Set out exactly, line by line, the stretch of data below that begins at the line containing "58: (222, 522)" and ends at the line containing "88: (439, 371)", with both ends kept.

[Material for this exercise — start]

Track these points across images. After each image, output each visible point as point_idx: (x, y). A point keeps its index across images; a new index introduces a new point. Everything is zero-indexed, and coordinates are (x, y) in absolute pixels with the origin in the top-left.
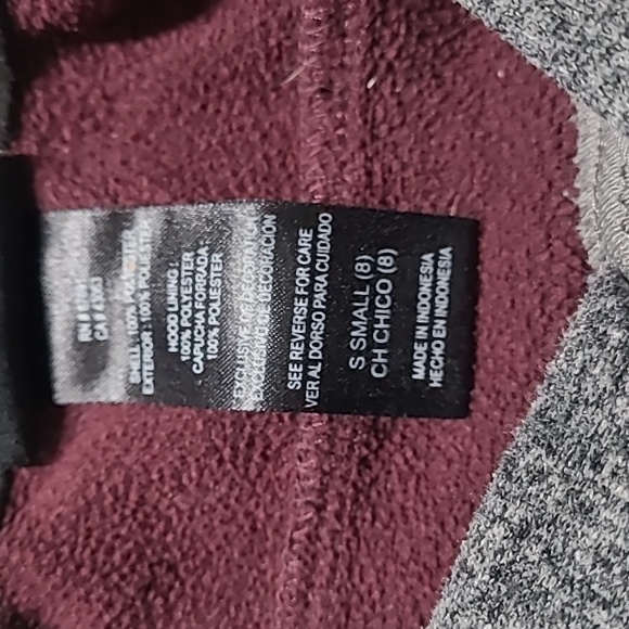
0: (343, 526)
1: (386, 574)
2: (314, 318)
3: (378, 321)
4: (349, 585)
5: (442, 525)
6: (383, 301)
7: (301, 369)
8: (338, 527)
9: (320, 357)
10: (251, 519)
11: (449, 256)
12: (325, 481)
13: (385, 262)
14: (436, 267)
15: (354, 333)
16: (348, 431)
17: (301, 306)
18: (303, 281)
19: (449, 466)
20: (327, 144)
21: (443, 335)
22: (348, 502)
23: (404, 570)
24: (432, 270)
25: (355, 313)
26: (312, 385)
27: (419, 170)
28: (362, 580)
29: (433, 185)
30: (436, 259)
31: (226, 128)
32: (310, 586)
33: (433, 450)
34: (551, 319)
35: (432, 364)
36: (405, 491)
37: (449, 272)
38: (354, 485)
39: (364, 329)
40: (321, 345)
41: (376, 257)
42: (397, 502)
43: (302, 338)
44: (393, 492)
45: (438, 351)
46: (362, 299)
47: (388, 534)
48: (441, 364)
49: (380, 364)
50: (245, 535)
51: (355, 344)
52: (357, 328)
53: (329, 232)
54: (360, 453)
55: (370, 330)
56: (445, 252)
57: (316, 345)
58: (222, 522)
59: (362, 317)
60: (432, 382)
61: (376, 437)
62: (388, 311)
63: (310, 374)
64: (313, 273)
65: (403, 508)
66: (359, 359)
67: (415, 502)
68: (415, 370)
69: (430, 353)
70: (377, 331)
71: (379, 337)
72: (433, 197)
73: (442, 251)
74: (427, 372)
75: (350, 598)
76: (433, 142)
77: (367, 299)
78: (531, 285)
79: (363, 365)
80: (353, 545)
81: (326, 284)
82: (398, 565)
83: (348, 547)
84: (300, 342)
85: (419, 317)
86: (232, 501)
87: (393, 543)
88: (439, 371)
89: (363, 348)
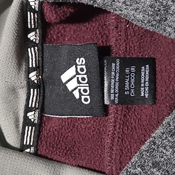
0: (120, 131)
1: (131, 142)
2: (116, 83)
3: (132, 83)
4: (122, 145)
5: (146, 131)
6: (133, 78)
7: (114, 95)
8: (119, 131)
9: (118, 92)
10: (99, 130)
11: (148, 67)
12: (116, 120)
13: (133, 69)
14: (145, 69)
15: (126, 86)
16: (121, 108)
17: (113, 81)
18: (113, 75)
19: (146, 117)
20: (117, 40)
21: (148, 85)
22: (121, 125)
23: (136, 141)
24: (144, 70)
25: (126, 82)
26: (116, 99)
27: (139, 47)
28: (125, 144)
29: (142, 51)
30: (145, 68)
31: (92, 34)
32: (113, 145)
33: (142, 113)
34: (171, 82)
35: (145, 92)
36: (135, 123)
37: (149, 70)
38: (123, 121)
39: (128, 85)
40: (118, 89)
41: (130, 68)
42: (134, 125)
43: (113, 88)
44: (132, 123)
45: (147, 89)
46: (127, 78)
47: (131, 133)
48: (148, 92)
49: (132, 93)
50: (98, 134)
51: (126, 88)
52: (126, 85)
53: (119, 63)
54: (124, 113)
55: (130, 85)
56: (147, 66)
57: (117, 89)
58: (92, 131)
59: (127, 82)
60: (146, 96)
61: (128, 110)
62: (134, 81)
63: (116, 96)
64: (115, 73)
65: (135, 127)
66: (127, 92)
67: (138, 125)
68: (141, 94)
69: (145, 90)
70: (131, 85)
71: (132, 87)
72: (142, 53)
73: (146, 66)
74: (144, 94)
75: (122, 148)
76: (142, 41)
77: (129, 78)
78: (166, 74)
79: (128, 93)
80: (123, 136)
81: (119, 75)
82: (134, 140)
83: (122, 136)
84: (113, 89)
85: (142, 81)
86: (95, 126)
87: (133, 135)
88: (147, 94)
89: (128, 89)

[Material for this exercise — finish]

Exercise result:
58: (222, 522)
59: (362, 317)
60: (432, 382)
61: (376, 437)
62: (388, 311)
63: (310, 374)
64: (313, 273)
65: (403, 508)
66: (359, 359)
67: (415, 502)
68: (415, 370)
69: (430, 353)
70: (377, 331)
71: (379, 337)
72: (433, 197)
73: (442, 251)
74: (427, 372)
75: (350, 598)
76: (433, 142)
77: (367, 299)
78: (531, 285)
79: (363, 365)
80: (353, 545)
81: (326, 284)
82: (398, 565)
83: (348, 547)
84: (300, 342)
85: (419, 317)
86: (232, 501)
87: (393, 543)
88: (439, 371)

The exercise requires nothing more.